AI · 8 min read · April 17, 2026
Three-Phase Transformer: Structural Prior for Decoder Efficiency
A residual-stream architecture using cyclic channel partitioning and phase-aligned rotations achieves 7% perplexity gains with minimal parameter overhead.
Three-Phase Transformer partitions hidden vectors into cyclic channels with phase-respecting operations, gaining perplexity improvements at negligible parameter cost.
- — Hidden vector split into N equally-sized cyclic channels, each with per-channel RMSNorm.
- — 2D Givens rotations between attention and FFN layers rotate channels by theta + i*(2*pi/N).
- — Fixed Gabriel's horn profile injected as DC subspace, orthogonal to RoPE's relative positioning.
- — At 123M parameters, achieves 7.2% perplexity reduction over RoPE baseline with only 1,536 extra params.
- — Convergence speedup of 1.93x steps, 1.64x wall-clock time on WikiText-103.

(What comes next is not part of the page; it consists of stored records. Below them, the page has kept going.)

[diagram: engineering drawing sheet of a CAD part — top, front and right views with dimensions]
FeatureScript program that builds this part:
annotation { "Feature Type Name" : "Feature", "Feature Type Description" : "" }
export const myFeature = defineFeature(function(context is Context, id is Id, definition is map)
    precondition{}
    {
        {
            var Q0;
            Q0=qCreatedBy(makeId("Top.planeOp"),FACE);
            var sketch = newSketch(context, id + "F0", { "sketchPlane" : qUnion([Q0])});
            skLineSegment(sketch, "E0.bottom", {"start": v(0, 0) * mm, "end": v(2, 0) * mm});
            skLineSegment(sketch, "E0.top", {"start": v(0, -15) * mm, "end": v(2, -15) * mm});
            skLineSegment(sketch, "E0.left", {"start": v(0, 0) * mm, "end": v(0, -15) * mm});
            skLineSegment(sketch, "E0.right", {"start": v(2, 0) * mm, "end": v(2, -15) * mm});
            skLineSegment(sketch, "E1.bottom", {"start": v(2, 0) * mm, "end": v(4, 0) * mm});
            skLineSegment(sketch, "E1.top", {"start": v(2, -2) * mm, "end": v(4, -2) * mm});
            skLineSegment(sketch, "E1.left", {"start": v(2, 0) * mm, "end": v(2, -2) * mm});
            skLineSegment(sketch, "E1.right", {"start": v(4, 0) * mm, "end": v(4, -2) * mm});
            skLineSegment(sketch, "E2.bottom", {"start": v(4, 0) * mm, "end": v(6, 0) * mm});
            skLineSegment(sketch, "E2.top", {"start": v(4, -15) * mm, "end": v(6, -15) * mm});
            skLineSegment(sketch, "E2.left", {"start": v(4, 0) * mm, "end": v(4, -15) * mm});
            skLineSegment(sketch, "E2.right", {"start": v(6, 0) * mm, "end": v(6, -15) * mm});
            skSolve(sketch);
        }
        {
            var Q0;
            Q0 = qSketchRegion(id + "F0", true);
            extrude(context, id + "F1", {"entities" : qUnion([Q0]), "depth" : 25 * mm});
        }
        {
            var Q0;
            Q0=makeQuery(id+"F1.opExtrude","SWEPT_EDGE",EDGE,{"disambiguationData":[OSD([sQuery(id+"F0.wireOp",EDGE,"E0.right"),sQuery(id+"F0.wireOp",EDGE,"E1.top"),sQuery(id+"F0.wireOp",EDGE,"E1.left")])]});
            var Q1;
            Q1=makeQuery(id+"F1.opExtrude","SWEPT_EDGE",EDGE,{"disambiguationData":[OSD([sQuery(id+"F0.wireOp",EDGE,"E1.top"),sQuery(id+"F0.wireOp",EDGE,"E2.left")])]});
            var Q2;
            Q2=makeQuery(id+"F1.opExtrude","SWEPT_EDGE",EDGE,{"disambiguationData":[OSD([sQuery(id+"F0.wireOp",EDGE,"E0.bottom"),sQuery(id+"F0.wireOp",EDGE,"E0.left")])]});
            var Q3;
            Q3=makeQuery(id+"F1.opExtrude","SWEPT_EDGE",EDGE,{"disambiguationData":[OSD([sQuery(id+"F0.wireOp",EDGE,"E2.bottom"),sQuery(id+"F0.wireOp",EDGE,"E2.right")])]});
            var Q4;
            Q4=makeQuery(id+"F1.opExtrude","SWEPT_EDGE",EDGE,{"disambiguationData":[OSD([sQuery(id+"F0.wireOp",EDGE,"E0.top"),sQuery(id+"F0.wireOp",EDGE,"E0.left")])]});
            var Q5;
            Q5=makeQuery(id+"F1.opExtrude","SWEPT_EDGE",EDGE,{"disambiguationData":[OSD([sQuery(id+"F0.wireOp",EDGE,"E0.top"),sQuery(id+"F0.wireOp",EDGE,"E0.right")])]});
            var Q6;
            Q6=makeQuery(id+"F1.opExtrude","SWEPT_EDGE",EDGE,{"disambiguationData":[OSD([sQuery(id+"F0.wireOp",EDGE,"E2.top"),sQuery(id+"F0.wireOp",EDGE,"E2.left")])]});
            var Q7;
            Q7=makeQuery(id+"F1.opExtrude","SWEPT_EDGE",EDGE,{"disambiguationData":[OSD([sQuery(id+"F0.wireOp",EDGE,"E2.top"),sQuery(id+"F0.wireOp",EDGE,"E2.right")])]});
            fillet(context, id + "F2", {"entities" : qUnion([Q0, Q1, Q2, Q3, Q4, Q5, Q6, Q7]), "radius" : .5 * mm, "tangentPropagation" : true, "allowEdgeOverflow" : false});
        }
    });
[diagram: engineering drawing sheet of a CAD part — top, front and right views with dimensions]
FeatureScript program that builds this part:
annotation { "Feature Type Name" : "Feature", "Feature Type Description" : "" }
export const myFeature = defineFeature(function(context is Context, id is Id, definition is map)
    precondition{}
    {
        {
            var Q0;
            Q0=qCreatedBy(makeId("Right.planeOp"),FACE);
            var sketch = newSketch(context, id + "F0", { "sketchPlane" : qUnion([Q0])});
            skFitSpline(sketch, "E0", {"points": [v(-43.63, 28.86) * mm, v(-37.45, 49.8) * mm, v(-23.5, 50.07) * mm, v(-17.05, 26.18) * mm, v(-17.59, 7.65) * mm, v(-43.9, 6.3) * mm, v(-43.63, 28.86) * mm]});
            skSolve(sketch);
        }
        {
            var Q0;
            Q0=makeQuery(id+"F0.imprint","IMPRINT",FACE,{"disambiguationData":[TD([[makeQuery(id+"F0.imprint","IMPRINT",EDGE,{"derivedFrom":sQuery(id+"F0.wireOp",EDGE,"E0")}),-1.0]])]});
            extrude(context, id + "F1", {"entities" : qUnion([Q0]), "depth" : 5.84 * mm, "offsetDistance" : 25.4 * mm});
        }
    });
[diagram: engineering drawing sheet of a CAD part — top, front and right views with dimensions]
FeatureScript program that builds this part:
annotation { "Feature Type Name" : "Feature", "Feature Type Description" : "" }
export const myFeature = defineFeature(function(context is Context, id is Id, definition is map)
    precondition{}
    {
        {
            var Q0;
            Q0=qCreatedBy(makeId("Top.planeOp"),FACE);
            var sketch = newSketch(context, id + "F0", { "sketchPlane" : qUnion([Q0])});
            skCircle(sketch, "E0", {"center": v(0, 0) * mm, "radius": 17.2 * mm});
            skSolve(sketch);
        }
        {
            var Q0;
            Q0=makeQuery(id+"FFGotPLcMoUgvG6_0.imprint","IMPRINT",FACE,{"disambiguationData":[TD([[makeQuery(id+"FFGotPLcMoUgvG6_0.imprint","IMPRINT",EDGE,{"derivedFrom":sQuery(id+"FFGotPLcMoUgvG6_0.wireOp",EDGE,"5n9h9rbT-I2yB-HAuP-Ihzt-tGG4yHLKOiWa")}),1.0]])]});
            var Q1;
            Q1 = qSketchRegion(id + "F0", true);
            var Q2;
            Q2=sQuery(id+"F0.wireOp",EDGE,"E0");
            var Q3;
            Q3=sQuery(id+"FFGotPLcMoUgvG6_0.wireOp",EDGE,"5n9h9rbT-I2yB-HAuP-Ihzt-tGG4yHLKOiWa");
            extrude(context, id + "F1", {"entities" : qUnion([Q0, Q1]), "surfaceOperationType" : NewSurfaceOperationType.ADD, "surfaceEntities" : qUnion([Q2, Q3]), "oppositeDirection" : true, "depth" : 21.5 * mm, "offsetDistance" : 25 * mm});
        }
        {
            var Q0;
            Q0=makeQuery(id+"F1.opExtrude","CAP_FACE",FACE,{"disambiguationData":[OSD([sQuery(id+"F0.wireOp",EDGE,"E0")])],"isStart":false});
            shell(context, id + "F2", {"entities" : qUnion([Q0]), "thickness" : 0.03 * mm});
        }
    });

- — N=3 phase design borrowed from balanced three-phase AC electrical systems.
- — Channel partitioning acts as self-stabilizing equilibrium without explicit geometric enforcement.
- — Rotation angle drift follows U-shaped depth profile across 12 layers.
Frequently asked
- Three-Phase Transformer (3PT) partitions the hidden vector into N equally-sized cyclic channels, each processed with phase-respecting operations including per-channel normalization and 2D Givens rotations. Unlike standard Transformers, it injects a fixed geometric structure (Gabriel's horn profile) into a DC subspace orthogonal to RoPE. This structural prior improves convergence and perplexity with minimal parameter overhead, rather than adding external modules.